It was déjà vu all over again when I turned into Roy and Sue’s drive in Chandler’s Ford, in a leafy suburb just south of Winchester. I’ve seen so many pictures and heard so many stories. What feels familiar, though, on looking closer turns out to be almost subversively alternative. You know the genus but you never saw this species before. It happens again and again.
Roy is genial, passionate (we all know that from television) and loquacious. ‘Isn’t that a ….?’ you start. ‘Yes, I collected it with (half a dozen well-known collectors may feature here; very often Mikinori Ogisu, his Japanese chum) on Emei-shan’. (I’ve learnt that China’s holy mountains are honorically labelled ‘Shan’. Mount Fuji, come to that, is called Fuji-san; are they related? Gongga-shan, alias Minya Konka, seems to be Roy’s favourite peak.) ‘….It was growing with Abies delavayii, and a daphne, and a lily I’d never seen before, before breakfast one day outsde a village in Sichuan. I’m not mad on rice at breakfast. We’d just seen an extaordinary mahonia with coppery leaves….…’ Perhaps I parody, but Roy’s reminiscences are worth as long as you’ve got.
His selective eye has been focused on woody plants (and not only woody ones) since he worked at Hillier’s Nurseries nearly fifty years ago, I could never have written my own tree book without Hillier’s Manual – and didn’t even realise at the time that this astonishing compilation was newly hatched, the work of Sir Harold Hillier and Roy together. But I owe him for far more than mere knowledge.
He has a thing about mahonias – and things, for that matter, about a hundred other genera as well. I came away from his garden with ‘Roy’s Choice’, a selection of the cross made in the Savill Gardens in John Bond’s days between two Lancaster collections, M. gracillipes and M. confusa. The first has dangling flowers with red sepals and hard, armoured, almost scary leaves, the second an altogether softer look, far more and narrower leaflets and more conventional flowers. The 2013 Chelsea Plant of the Year, Mahonia ‘Soft Caress’ seems to be a variant of a subspecies.

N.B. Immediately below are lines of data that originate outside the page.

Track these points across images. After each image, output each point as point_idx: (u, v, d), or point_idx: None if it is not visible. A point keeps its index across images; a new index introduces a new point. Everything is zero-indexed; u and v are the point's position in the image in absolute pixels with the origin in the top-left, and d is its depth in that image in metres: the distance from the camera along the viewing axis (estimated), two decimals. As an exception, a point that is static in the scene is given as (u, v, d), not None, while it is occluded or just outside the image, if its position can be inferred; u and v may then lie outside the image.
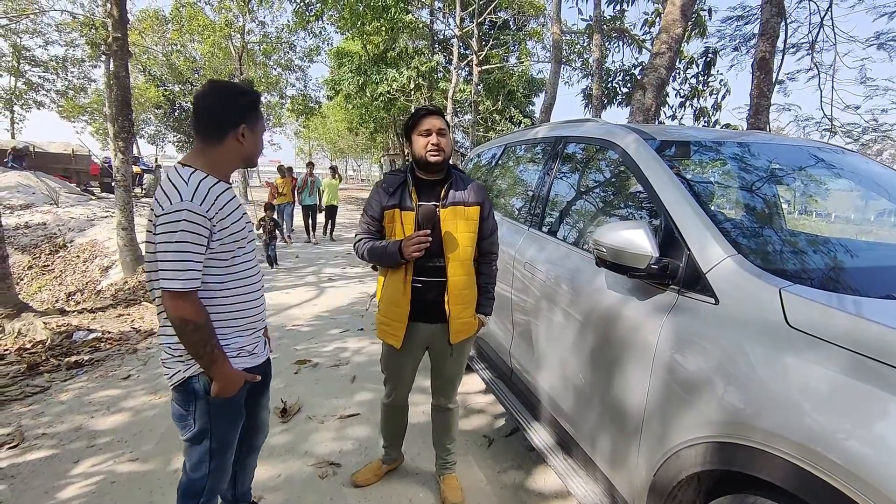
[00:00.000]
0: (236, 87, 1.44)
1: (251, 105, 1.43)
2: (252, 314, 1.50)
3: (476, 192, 1.92)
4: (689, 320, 1.36)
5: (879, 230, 2.42)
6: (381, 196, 1.88)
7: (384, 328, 1.95)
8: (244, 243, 1.45)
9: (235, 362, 1.45)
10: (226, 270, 1.40)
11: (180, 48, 20.90)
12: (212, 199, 1.31)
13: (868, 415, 0.92)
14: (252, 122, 1.43)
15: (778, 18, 6.48)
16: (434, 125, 1.82)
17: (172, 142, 33.45)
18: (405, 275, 1.85)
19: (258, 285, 1.54)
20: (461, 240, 1.86)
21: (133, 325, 4.50)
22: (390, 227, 1.88)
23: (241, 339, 1.47)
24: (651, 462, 1.40)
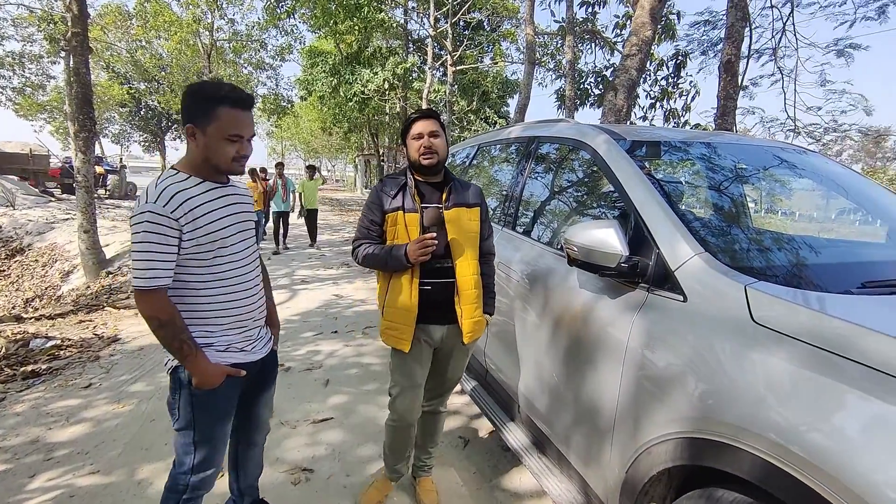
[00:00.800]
0: (190, 87, 1.37)
1: (196, 105, 1.33)
2: (240, 313, 1.48)
3: (475, 194, 1.92)
4: (659, 318, 1.38)
5: (840, 228, 2.51)
6: (382, 199, 1.84)
7: (391, 333, 1.86)
8: (227, 243, 1.42)
9: (223, 358, 1.45)
10: (207, 270, 1.39)
11: (145, 45, 20.27)
12: (179, 201, 1.30)
13: (828, 408, 0.95)
14: (200, 123, 1.33)
15: (743, 23, 6.69)
16: (425, 128, 1.80)
17: (138, 141, 32.48)
18: (412, 277, 1.80)
19: (249, 285, 1.51)
20: (466, 240, 1.84)
21: (95, 331, 4.33)
22: (392, 231, 1.83)
23: (229, 336, 1.47)
24: (623, 459, 1.41)
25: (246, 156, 1.42)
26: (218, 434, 1.52)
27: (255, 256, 1.58)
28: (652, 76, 11.26)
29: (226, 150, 1.36)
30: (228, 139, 1.35)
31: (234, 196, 1.48)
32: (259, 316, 1.58)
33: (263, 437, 1.81)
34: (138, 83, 24.38)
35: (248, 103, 1.39)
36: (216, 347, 1.45)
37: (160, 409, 2.88)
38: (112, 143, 33.47)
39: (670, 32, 10.92)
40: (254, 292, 1.53)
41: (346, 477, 2.30)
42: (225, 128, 1.33)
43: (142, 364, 3.57)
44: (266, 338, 1.65)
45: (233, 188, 1.50)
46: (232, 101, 1.33)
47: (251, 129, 1.41)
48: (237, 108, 1.34)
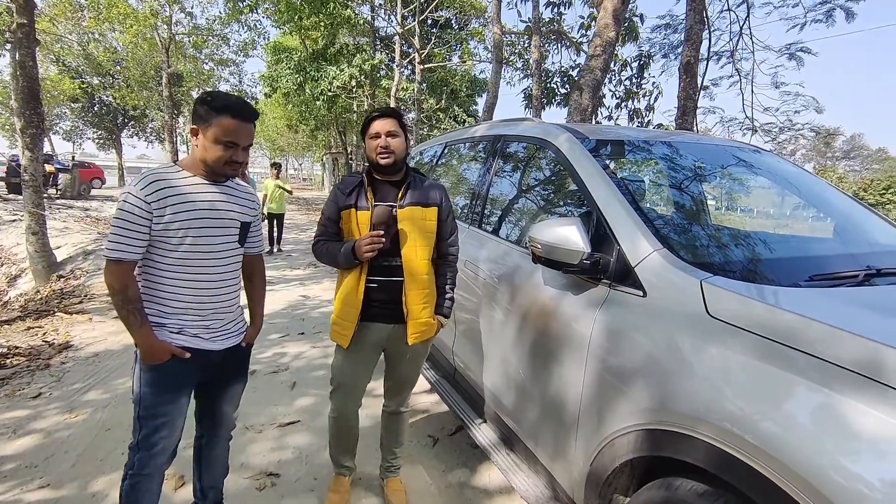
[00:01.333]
0: (201, 95, 1.53)
1: (203, 110, 1.50)
2: (199, 299, 1.57)
3: (434, 194, 1.91)
4: (620, 313, 1.41)
5: (793, 224, 2.63)
6: (338, 197, 1.87)
7: (335, 328, 1.90)
8: (197, 234, 1.52)
9: (176, 339, 1.54)
10: (172, 254, 1.51)
11: (98, 37, 19.35)
12: (155, 188, 1.45)
13: (779, 397, 0.98)
14: (203, 127, 1.50)
15: (701, 25, 6.91)
16: (383, 127, 1.80)
17: (92, 138, 31.03)
18: (359, 274, 1.83)
19: (215, 277, 1.59)
20: (418, 240, 1.84)
21: (45, 338, 4.10)
22: (347, 228, 1.86)
23: (183, 319, 1.56)
24: (588, 452, 1.43)
25: (239, 162, 1.55)
26: (161, 414, 1.56)
27: (232, 254, 1.65)
28: (616, 77, 11.53)
29: (220, 154, 1.50)
30: (224, 145, 1.49)
31: (225, 195, 1.60)
32: (223, 309, 1.64)
33: (227, 433, 1.85)
34: (91, 77, 23.24)
35: (249, 115, 1.53)
36: (169, 328, 1.54)
37: (116, 418, 2.76)
38: (64, 140, 31.85)
39: (633, 34, 11.19)
40: (219, 285, 1.61)
41: (314, 480, 2.26)
42: (221, 134, 1.48)
43: (96, 371, 3.41)
44: (234, 332, 1.70)
45: (228, 188, 1.63)
46: (232, 112, 1.48)
47: (248, 139, 1.55)
48: (237, 119, 1.49)
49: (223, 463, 1.88)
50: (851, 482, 0.82)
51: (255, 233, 1.78)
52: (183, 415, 1.63)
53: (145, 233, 1.46)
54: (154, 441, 1.56)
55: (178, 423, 1.62)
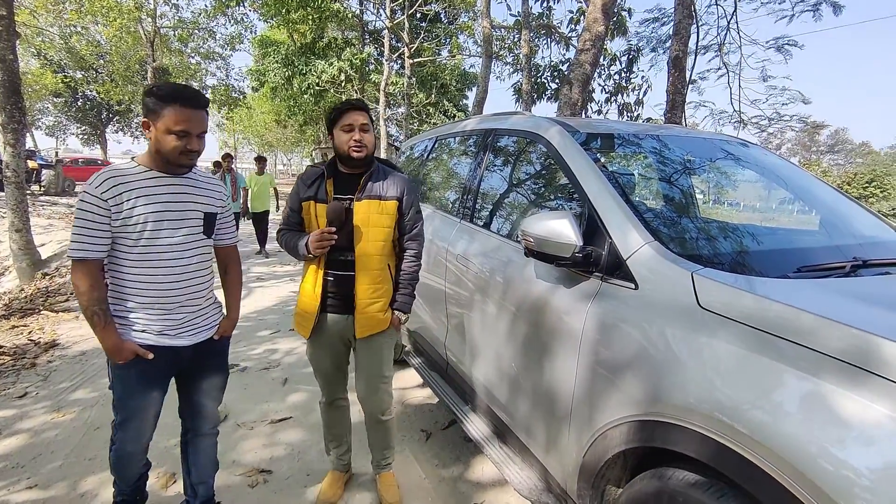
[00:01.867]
0: (147, 87, 1.57)
1: (151, 102, 1.48)
2: (161, 296, 1.57)
3: (396, 187, 1.89)
4: (612, 305, 1.41)
5: (780, 217, 2.66)
6: (300, 188, 1.89)
7: (297, 319, 1.97)
8: (155, 227, 1.52)
9: (140, 338, 1.56)
10: (133, 250, 1.51)
11: (81, 30, 18.96)
12: (110, 185, 1.46)
13: (769, 386, 1.00)
14: (153, 119, 1.48)
15: (689, 20, 6.95)
16: (357, 120, 1.79)
17: (76, 134, 30.49)
18: (318, 268, 1.87)
19: (178, 271, 1.59)
20: (373, 234, 1.84)
21: (31, 337, 4.03)
22: (307, 219, 1.88)
23: (147, 317, 1.57)
24: (580, 444, 1.44)
25: (194, 150, 1.53)
26: (133, 406, 1.62)
27: (196, 246, 1.64)
28: (606, 71, 11.55)
29: (174, 145, 1.48)
30: (176, 134, 1.47)
31: (186, 187, 1.60)
32: (189, 302, 1.64)
33: (212, 428, 1.86)
34: (74, 72, 22.81)
35: (198, 103, 1.51)
36: (133, 327, 1.56)
37: (104, 417, 2.72)
38: (46, 135, 31.26)
39: (622, 29, 11.22)
40: (183, 279, 1.61)
41: (307, 476, 2.26)
42: (172, 124, 1.46)
43: (83, 370, 3.37)
44: (204, 326, 1.70)
45: (190, 179, 1.62)
46: (181, 101, 1.46)
47: (200, 126, 1.52)
48: (186, 107, 1.47)
49: (211, 458, 1.89)
50: (840, 469, 0.84)
51: (224, 224, 1.78)
52: (155, 406, 1.67)
53: (106, 230, 1.48)
54: (128, 427, 1.65)
55: (150, 413, 1.66)
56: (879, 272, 1.40)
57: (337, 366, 2.03)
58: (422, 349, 2.88)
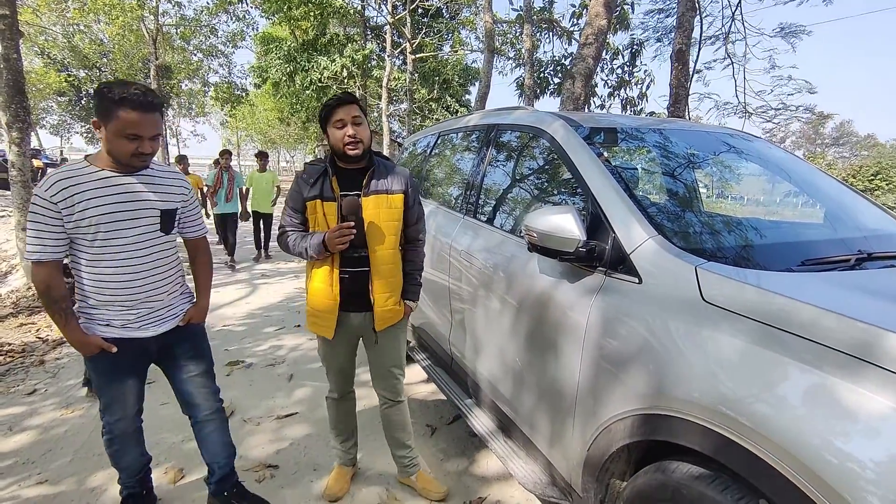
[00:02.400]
0: (97, 87, 1.50)
1: (101, 104, 1.47)
2: (122, 291, 1.60)
3: (400, 180, 1.89)
4: (616, 299, 1.42)
5: (783, 210, 2.65)
6: (302, 187, 1.84)
7: (314, 320, 1.92)
8: (110, 227, 1.54)
9: (103, 331, 1.61)
10: (90, 249, 1.54)
11: (84, 29, 18.98)
12: (59, 188, 1.46)
13: (772, 379, 1.00)
14: (103, 120, 1.47)
15: (692, 13, 6.90)
16: (348, 115, 1.76)
17: (80, 132, 30.59)
18: (332, 266, 1.83)
19: (136, 267, 1.61)
20: (384, 229, 1.84)
21: (39, 334, 4.07)
22: (313, 219, 1.85)
23: (108, 312, 1.61)
24: (584, 438, 1.45)
25: (146, 153, 1.54)
26: (109, 393, 1.70)
27: (153, 243, 1.65)
28: (609, 65, 11.48)
29: (125, 147, 1.49)
30: (126, 137, 1.47)
31: (141, 185, 1.60)
32: (151, 297, 1.66)
33: (208, 413, 1.89)
34: (77, 70, 22.84)
35: (150, 105, 1.49)
36: (98, 322, 1.61)
37: (113, 413, 2.75)
38: (51, 134, 31.39)
39: (625, 22, 11.14)
40: (142, 275, 1.63)
41: (313, 471, 2.28)
42: (123, 127, 1.45)
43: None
44: (168, 317, 1.73)
45: (146, 177, 1.62)
46: (132, 104, 1.44)
47: (152, 129, 1.51)
48: (137, 111, 1.45)
49: (219, 442, 1.94)
50: (844, 461, 0.84)
51: (188, 217, 1.80)
52: (133, 392, 1.74)
53: (59, 232, 1.50)
54: (112, 411, 1.72)
55: (129, 399, 1.73)
56: (885, 265, 1.39)
57: (350, 361, 2.05)
58: (426, 345, 2.89)
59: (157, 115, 1.53)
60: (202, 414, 1.88)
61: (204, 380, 1.86)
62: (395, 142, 15.64)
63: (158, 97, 1.55)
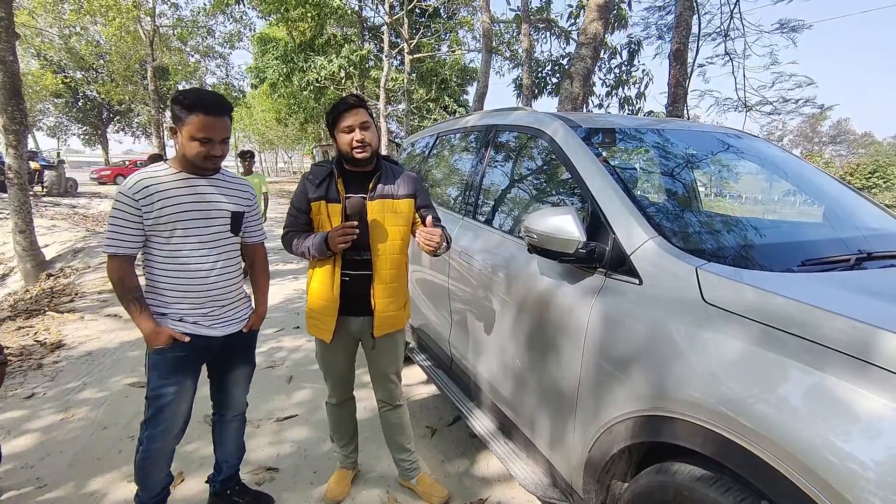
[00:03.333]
0: (174, 95, 1.60)
1: (176, 110, 1.57)
2: (194, 288, 1.66)
3: (407, 185, 1.89)
4: (616, 301, 1.42)
5: (783, 209, 2.65)
6: (307, 188, 1.85)
7: (313, 322, 1.92)
8: (184, 226, 1.62)
9: (177, 327, 1.66)
10: (165, 246, 1.62)
11: (80, 30, 18.93)
12: (141, 187, 1.56)
13: (774, 380, 1.00)
14: (179, 126, 1.57)
15: (690, 12, 6.90)
16: (356, 120, 1.76)
17: (77, 134, 30.55)
18: (333, 268, 1.83)
19: (205, 266, 1.67)
20: (389, 233, 1.84)
21: (37, 337, 4.06)
22: (317, 220, 1.85)
23: (181, 308, 1.67)
24: (586, 439, 1.45)
25: (216, 156, 1.62)
26: (164, 395, 1.67)
27: (224, 244, 1.73)
28: (607, 64, 11.48)
29: (197, 150, 1.58)
30: (199, 141, 1.56)
31: (214, 188, 1.69)
32: (220, 296, 1.73)
33: (238, 414, 1.97)
34: (74, 72, 22.81)
35: (221, 110, 1.58)
36: (171, 317, 1.66)
37: (112, 416, 2.75)
38: (48, 136, 31.30)
39: (622, 21, 11.14)
40: (213, 274, 1.69)
41: (313, 474, 2.27)
42: (195, 131, 1.55)
43: (90, 370, 3.39)
44: (235, 318, 1.80)
45: (217, 181, 1.71)
46: (205, 109, 1.54)
47: (223, 133, 1.61)
48: (209, 115, 1.55)
49: (235, 442, 2.00)
50: (845, 462, 0.84)
51: (251, 222, 1.86)
52: (188, 398, 1.75)
53: (138, 229, 1.58)
54: (160, 419, 1.69)
55: (183, 404, 1.73)
56: (885, 265, 1.39)
57: (349, 365, 2.05)
58: (426, 346, 2.89)
59: (227, 120, 1.62)
60: (232, 414, 1.95)
61: (245, 384, 1.95)
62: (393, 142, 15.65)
63: (228, 102, 1.65)
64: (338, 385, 2.06)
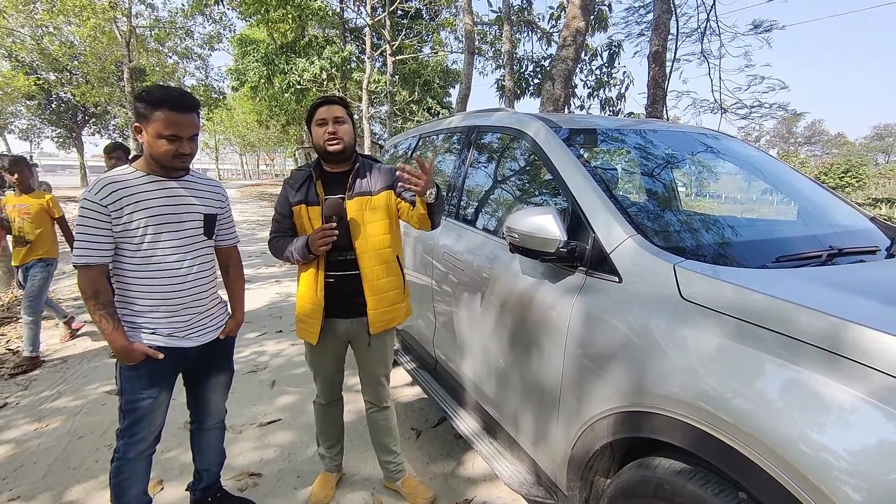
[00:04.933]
0: (137, 92, 1.59)
1: (141, 107, 1.50)
2: (168, 295, 1.60)
3: (383, 178, 1.88)
4: (597, 299, 1.43)
5: (759, 208, 2.71)
6: (288, 193, 1.85)
7: (300, 325, 1.92)
8: (156, 231, 1.55)
9: (150, 340, 1.59)
10: (135, 252, 1.54)
11: (54, 31, 18.48)
12: (109, 191, 1.48)
13: (749, 374, 1.02)
14: (144, 124, 1.51)
15: (668, 14, 7.02)
16: (330, 114, 1.77)
17: (51, 137, 29.77)
18: (317, 270, 1.83)
19: (181, 272, 1.61)
20: (371, 230, 1.83)
21: (9, 346, 3.95)
22: (300, 224, 1.85)
23: (155, 319, 1.60)
24: (569, 437, 1.46)
25: (185, 154, 1.56)
26: (141, 408, 1.61)
27: (198, 247, 1.66)
28: (588, 66, 11.61)
29: (165, 149, 1.51)
30: (167, 139, 1.50)
31: (184, 189, 1.63)
32: (195, 303, 1.67)
33: (217, 422, 1.93)
34: (47, 73, 22.25)
35: (188, 105, 1.52)
36: (144, 330, 1.59)
37: (88, 425, 2.68)
38: (20, 139, 30.45)
39: (603, 23, 11.28)
40: (187, 279, 1.63)
41: (297, 478, 2.25)
42: (162, 128, 1.48)
43: (65, 378, 3.30)
44: (210, 326, 1.74)
45: (188, 182, 1.65)
46: (171, 105, 1.48)
47: (191, 129, 1.54)
48: (175, 111, 1.49)
49: (216, 449, 1.96)
50: (819, 452, 0.86)
51: (224, 224, 1.82)
52: (163, 407, 1.69)
53: (108, 236, 1.51)
54: (135, 430, 1.64)
55: (158, 415, 1.68)
56: (854, 260, 1.44)
57: (338, 367, 2.04)
58: (410, 347, 2.88)
59: (195, 116, 1.56)
60: (212, 422, 1.91)
61: (224, 390, 1.91)
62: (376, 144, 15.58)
63: (195, 98, 1.58)
64: (327, 386, 2.05)
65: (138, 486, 1.70)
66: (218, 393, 1.88)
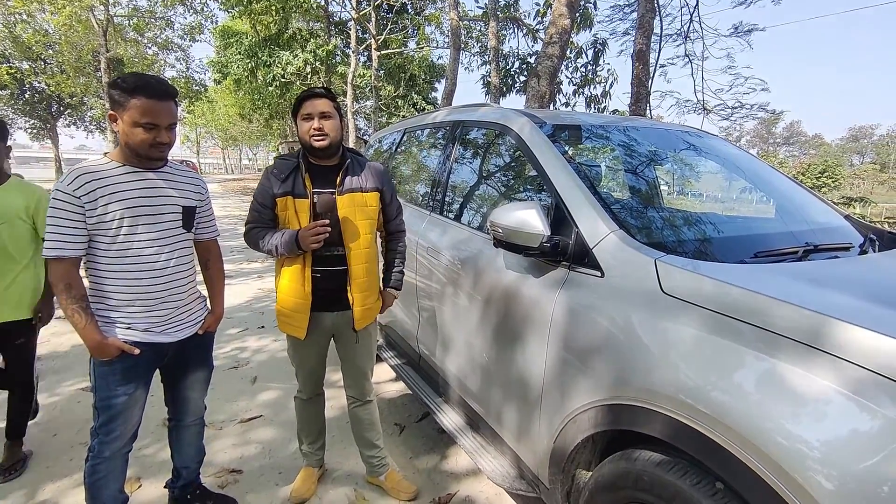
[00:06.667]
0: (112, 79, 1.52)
1: (116, 95, 1.45)
2: (144, 290, 1.55)
3: (374, 178, 1.88)
4: (580, 293, 1.44)
5: (739, 205, 2.76)
6: (272, 182, 1.78)
7: (285, 320, 1.87)
8: (132, 223, 1.50)
9: (126, 335, 1.54)
10: (111, 245, 1.49)
11: (27, 18, 17.91)
12: (82, 182, 1.43)
13: (728, 367, 1.03)
14: (119, 112, 1.45)
15: (652, 14, 7.09)
16: (316, 108, 1.73)
17: (24, 128, 28.90)
18: (304, 265, 1.78)
19: (158, 266, 1.57)
20: (360, 227, 1.82)
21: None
22: (284, 216, 1.79)
23: (131, 312, 1.55)
24: (551, 430, 1.47)
25: (163, 143, 1.51)
26: (116, 405, 1.57)
27: (176, 241, 1.62)
28: (573, 63, 11.67)
29: (142, 137, 1.46)
30: (143, 127, 1.45)
31: (162, 181, 1.58)
32: (172, 298, 1.62)
33: (196, 419, 1.89)
34: (20, 62, 21.56)
35: (165, 93, 1.47)
36: (118, 325, 1.54)
37: (62, 422, 2.62)
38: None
39: (588, 21, 11.34)
40: (164, 274, 1.59)
41: (279, 474, 2.22)
42: (139, 116, 1.43)
43: (39, 374, 3.21)
44: (188, 322, 1.70)
45: (166, 173, 1.60)
46: (146, 92, 1.43)
47: (169, 118, 1.49)
48: (152, 99, 1.44)
49: (195, 446, 1.92)
50: (793, 443, 0.88)
51: (204, 217, 1.77)
52: (139, 404, 1.65)
53: (81, 228, 1.45)
54: (111, 428, 1.59)
55: (134, 412, 1.64)
56: (829, 256, 1.47)
57: (320, 361, 2.02)
58: (394, 343, 2.87)
59: (172, 105, 1.51)
60: (189, 419, 1.87)
61: (203, 387, 1.87)
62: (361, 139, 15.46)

I would never dare plant things as close together as Roy does. He packs a whole botanical garden into a typical suburban one. It looks busy, of course, but still in the way Loudon called ‘gardenesque’. One trick is persuading shrubs to climb the house walls, encouraging them with supports, then clothing them with a climber or two – underplanted with two or three other rareties. The monster honeysuckle, Lonicera hildebrandiana, has shot up and needs hacking back from a bedroom window.